Dating and Preserving the Garima Gospels
Researches initially believed the Garima Gospels dated from around AD 1100. As such, they were not considered as really early examples of illuminated manuscripts. They reasoned that no known earlier manuscripts survived from Ethiopia.
“These illustrations, which include a set of the Evangelists, are evidence of an Aksumite School of painting,” Jacques Mercier, a specialist in Ethiopian art at the Centre National de la Recherche Scientifique in Paris told The Art Newspaper. “Aksum lies in present-day Eritrea and northern Ethiopia. If Mercier’s theory is correct, it sheds new light on the development of early Christian art.”
In 2010, scientists carbon-dated the parchment leaves to between AD 300 and 650. The University of Oxford’s Research Laboratory for Archaeology and the History of Art took a second set of parchment and ran their own tests, confirming the research done in 2010. In November, 2013, the Ethiopian Heritage Fund organized a conference in Oxford on the Garima Gospels, and confirmed that the dates ranged from AD 390 to 570 on the first book of Gospels and AD 530 and 630 for the second book.
Added to the carbon-dating evidence, researchers now argue that the artist used Ge-ez text (local Ethiopian language) to inscribe the text, setting the location as being Ethiopia and not the Middle East. This evidence weighs heavily in proving that these works, now considered the earliest examples of illumination, were actually made in Ethiopia long before the Rabbula Gospels created in Beth Zagba in Syria in AD 586. It also suggests that the Garima Gospels are actually some of the earliest examples of Christian paintings (other than wall paintings.)
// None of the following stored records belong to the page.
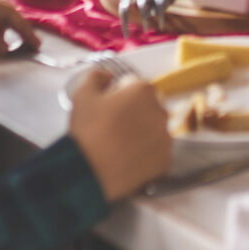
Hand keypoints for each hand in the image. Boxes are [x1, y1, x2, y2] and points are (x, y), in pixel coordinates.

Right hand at [65, 64, 172, 200]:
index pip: (134, 87)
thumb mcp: (82, 94)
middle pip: (147, 108)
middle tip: (111, 129)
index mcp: (143, 91)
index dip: (118, 96)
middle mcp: (161, 111)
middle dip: (133, 114)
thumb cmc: (87, 130)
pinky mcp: (165, 161)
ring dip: (140, 135)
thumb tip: (108, 75)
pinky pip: (156, 153)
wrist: (89, 173)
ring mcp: (166, 138)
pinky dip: (145, 155)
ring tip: (118, 147)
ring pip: (153, 131)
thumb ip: (96, 76)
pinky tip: (126, 160)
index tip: (107, 110)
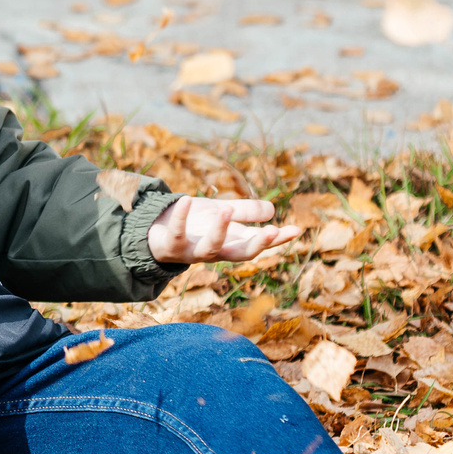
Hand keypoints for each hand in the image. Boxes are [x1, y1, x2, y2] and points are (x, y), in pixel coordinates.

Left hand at [148, 196, 300, 263]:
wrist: (156, 232)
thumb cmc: (195, 224)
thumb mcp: (221, 214)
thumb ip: (245, 212)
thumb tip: (272, 210)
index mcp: (230, 244)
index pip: (258, 244)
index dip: (278, 240)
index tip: (296, 230)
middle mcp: (215, 252)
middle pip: (240, 254)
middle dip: (257, 244)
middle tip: (273, 230)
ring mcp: (192, 252)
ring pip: (209, 249)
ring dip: (219, 231)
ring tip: (226, 209)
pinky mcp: (170, 246)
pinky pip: (176, 233)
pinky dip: (180, 218)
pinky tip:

Christian Manuscripts Through Time
Studying and dating art, including Christian and other religious works of art as well as secular art, is in a constant state of change as new techniques become available to more accurately pinpoint the date of a work. This recent discovery of the actual time period when artists created the Garima Gospels changes how the art world perceives and interprets the development of art, both Christian and other art, in the western world, for it is the artistic styles from the Middle East that first strongly influenced western art.